Nearly 1,800 log homes later, André has learned a thing or two about designing and building custom wood homes, and all of his projects reveal his passion for fine craftsmanship, originality and sustainability. Perhaps no home showcases his talents better than his own in Williams Lake, a log masterpiece that appears on the opening segment of every episode.
 
“The house is a true innovation of design,” says André. “When guests come in, they’re speechless, and there’s an overall sense of excitement about what can be done with wood. The logs are massive, and yet there is a coziness throughout the house.”
 
André’s dream home didn’t take shape overnight. He worked on peeling and carving the logs for his house on weekends and evenings, after his day shift at Pioneer was over. His son Mathew also helped out. “It was a true labor of love,” he recalls.
 
As with every Pioneer home, the house was carefully assembled on the company’s log yard by a crew of master craftsmen (including Peter Arnold, Joel Roorda, Beat Schwaller, Sam Peterson, Shawn Oviatt, Danielle Haynes and Martin Kalin) and then disassembled and shipped to the Chevignys’ property, where the talented team put it back together like an oversized puzzle. Great precision goes into the construction process. Every log is hand peeled and hand carved.

» GIVEN INSTRUCTION A
Reproduce the log home article word for word from "As with every" up to and including "and hand carved.".
» GIVEN INSTRUCTION B
Pick up the log home article after its final sentence and write the next part.

» PROVIDED INFORMATION

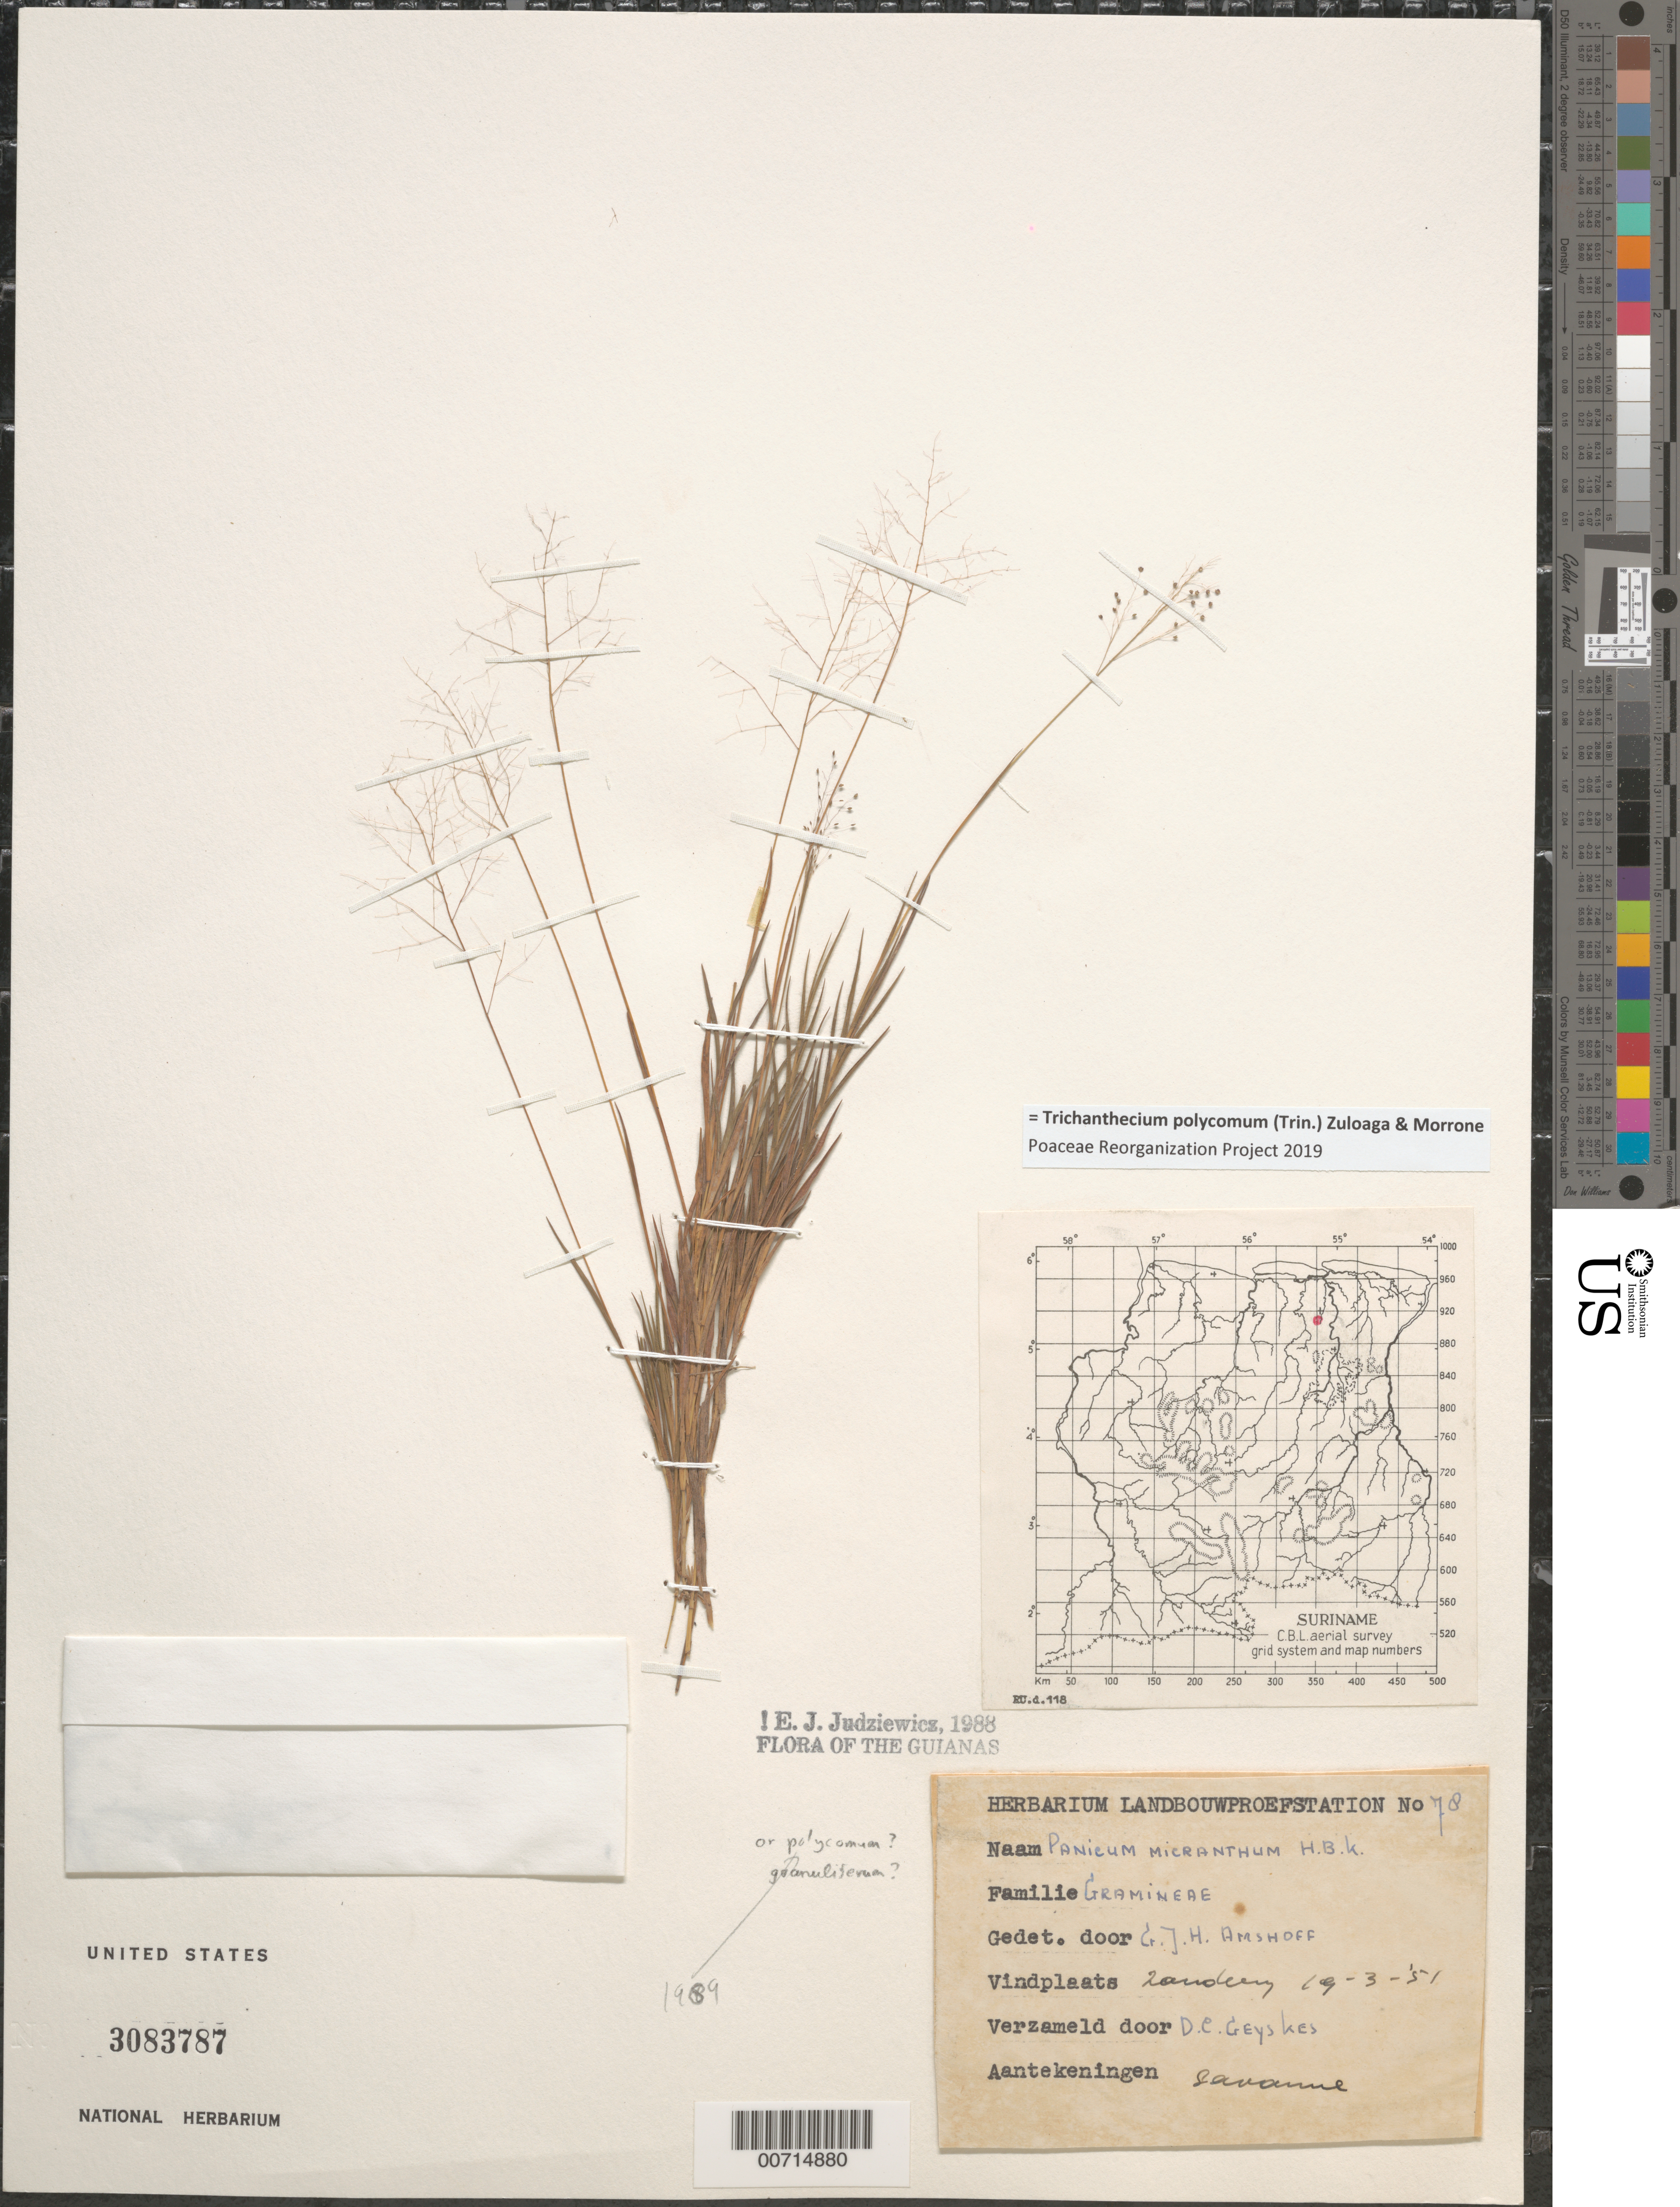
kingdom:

---

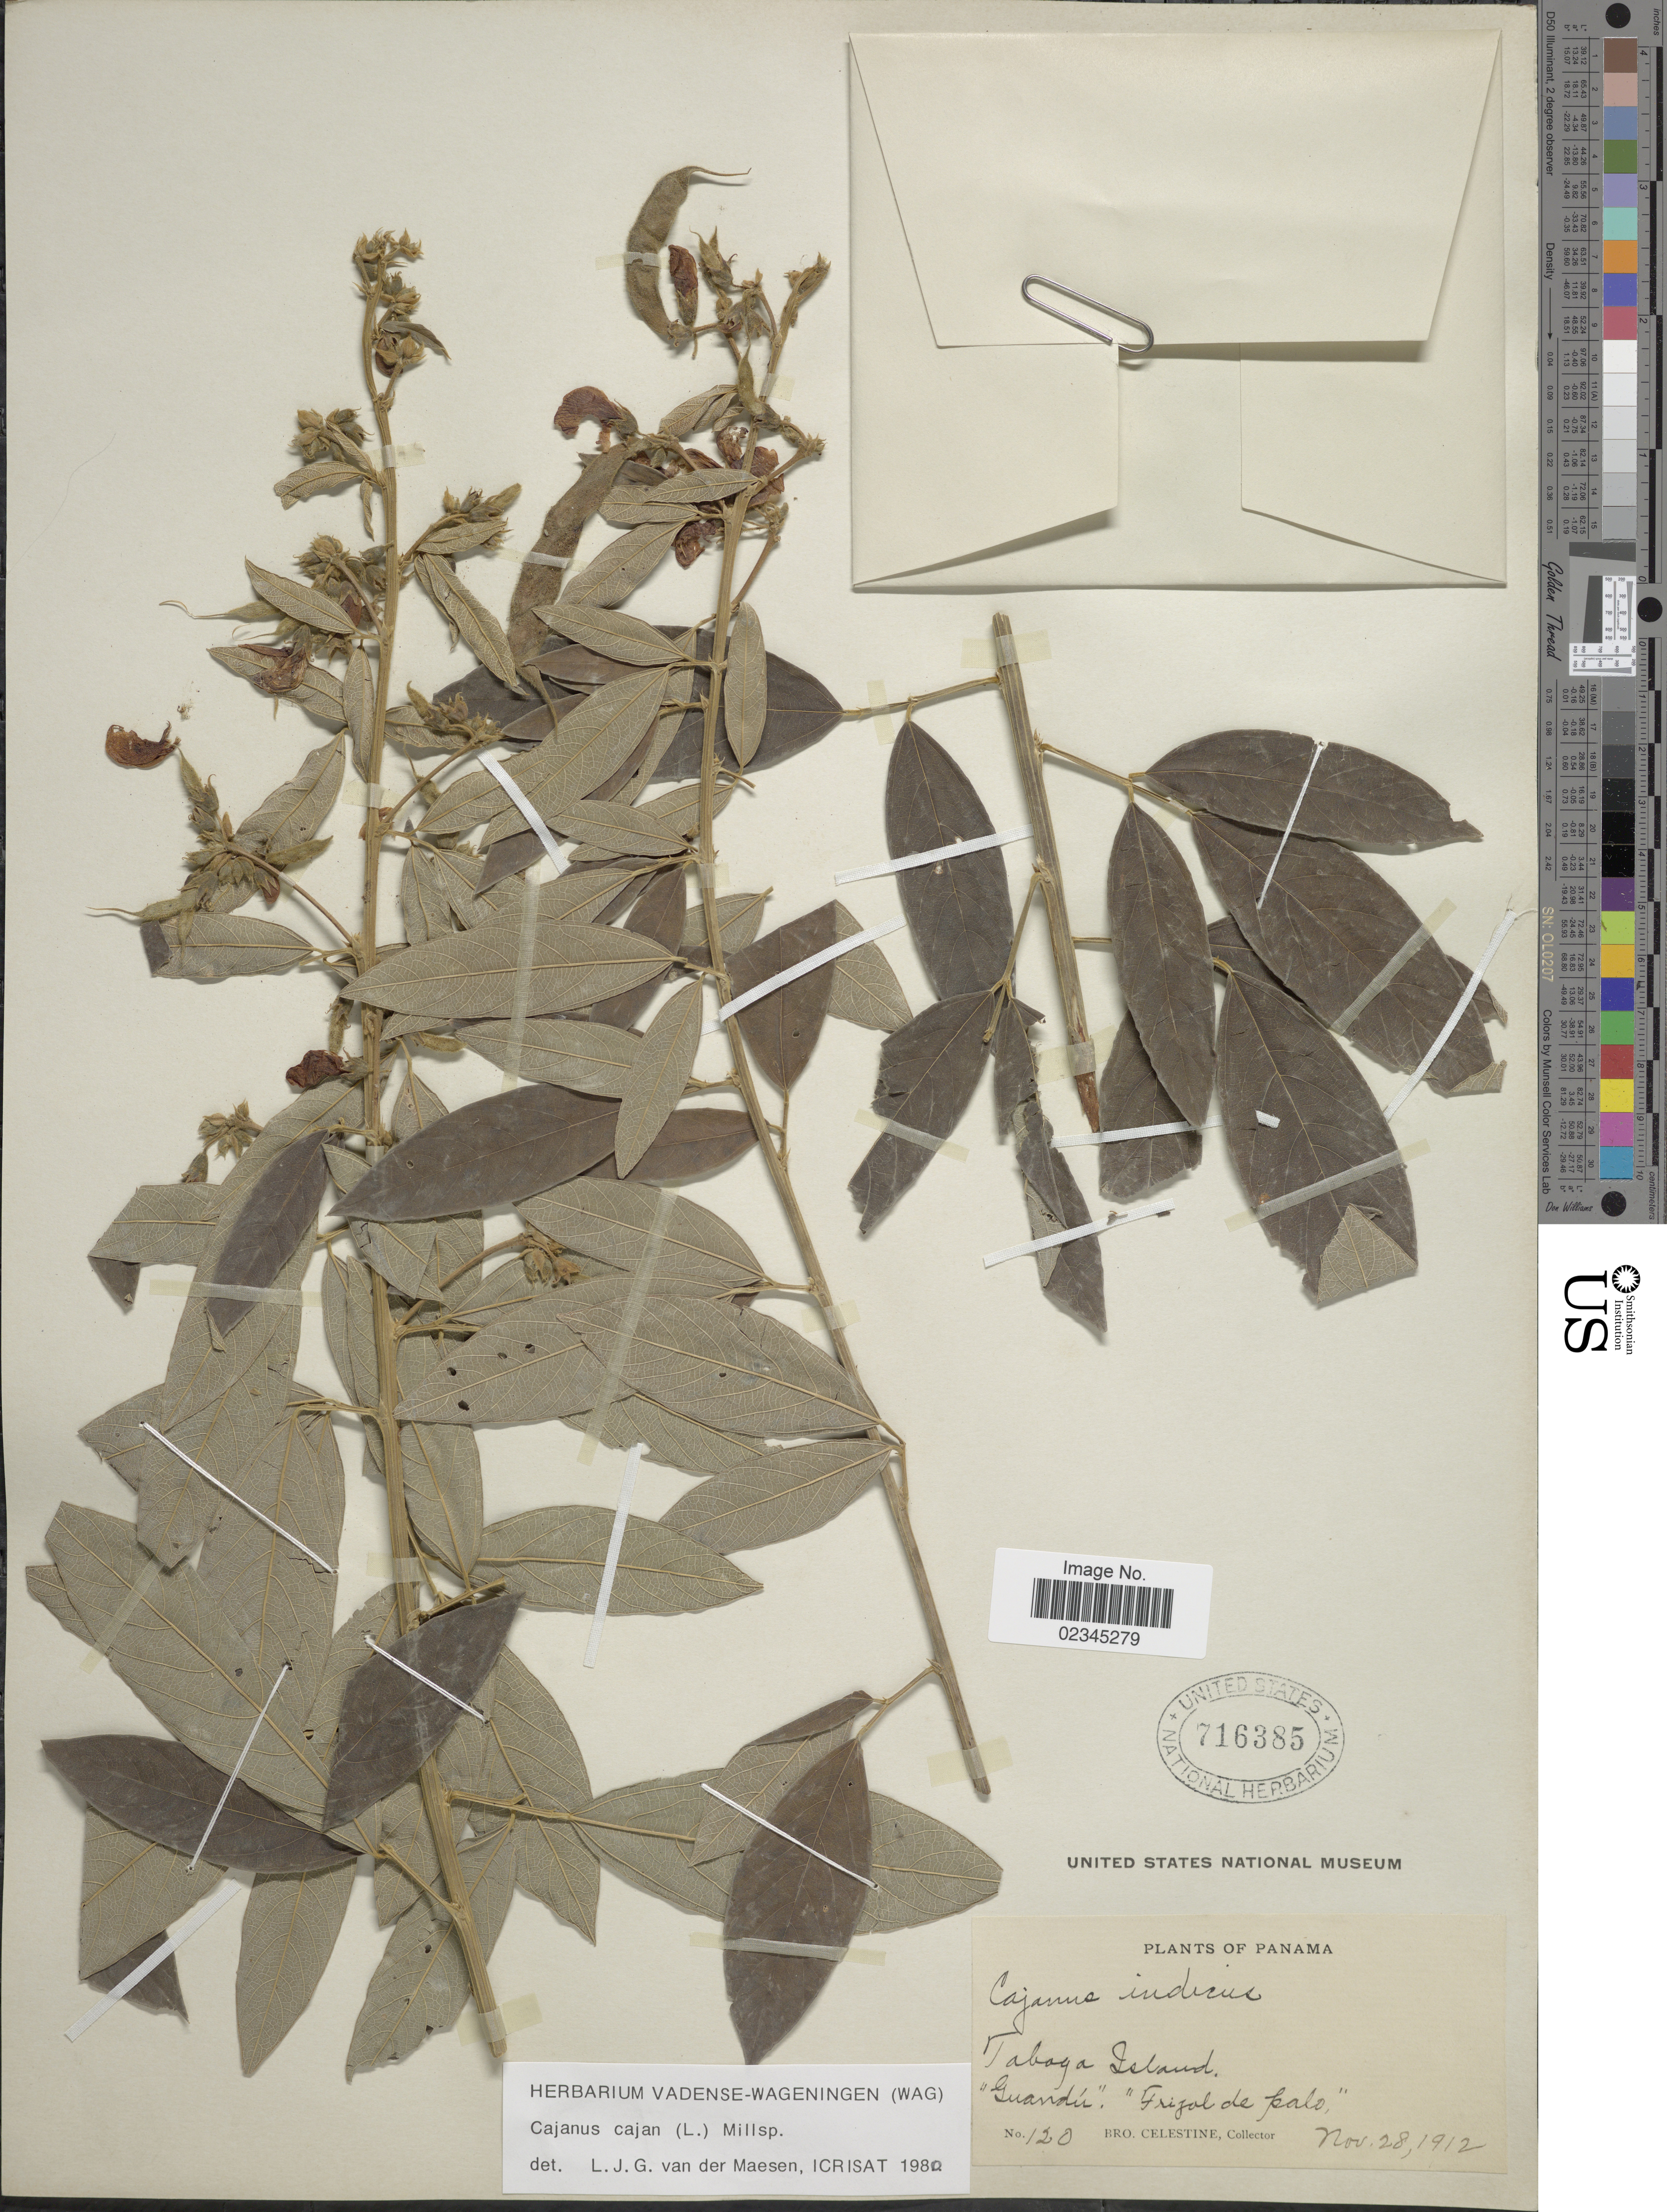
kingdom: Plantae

» OUTPUT A
As with every Pioneer home, the house was carefully assembled on the company’s log yard by a crew of master craftsmen (including Peter Arnold, Joel Roorda, Beat Schwaller, Sam Peterson, Shawn Oviatt, Danielle Haynes and Martin Kalin) and then disassembled and shipped to the Chevignys’ property, where the talented team put it back together like an oversized puzzle. Great precision goes into the construction process. Every log is hand peeled and hand carved.

» OUTPUT B
Reflecting back on the project, André says that he wanted to create a one-of-a-kind home for his wife, Wendy, and their four kids, and he also wanted to capture the surrounding 270- degree water views.
 
“It’s easy to build walls. The challenge is to make the most of what Mother Nature gives you,” says André. “Our site has spectacular water views, so we wanted to capture those views out of every window, to create the feeling of being on a ship.”
 
The 3.75-acre waterfront lot boasts a peninsula that juts out into beautiful Williams Lake, giving new meaning to the notion of bringing the outdoors in. André wanted the home to blend with its surroundings; take advantage of southeastern exposures for passive solar gain; and maximize views and natural light.
 
 
“Whenever I walk onto a site, I get a feeling for how the home should be situated,” explains André. “Here, I wanted to take advantage of the long hours of sunlight and have water views from every window on the main level while showcasing the beauty of wood.”
 
André’s vision for his home resulted in a 5,200-square-foot structure that is at once show-stopping and inviting. Massive western red cedar logs make a dramatic statement. The lateral logs have an average diameter of 22 to 24 inches, but some butt ends are as large as 48 inches. The roof system features massive log beams topped by 7-by-10-inch Douglas fir rafters. Two larger-than-life purlins that span the great room stop visitors in their tracks — one is 9,700 pounds, the other is 10,400. Both have 54-inch butt ends.
 
“I like to try new things, so the house has some really innovative design ideas,” shares André.
 
One of the more distinctive log details is the incorporation of inverted posts on the main floor. “By flipping some of the larger logs upside down so that the flared ends are at the top rather than the bottom, we were able to create a one-of-a-kind look,” explains André. “My philosophy behind this was that when people walk in, they always look up, so they wouldn’t notice the flare as much if it was down on the ground — plus they might stub their toes on it, since it’s so big.”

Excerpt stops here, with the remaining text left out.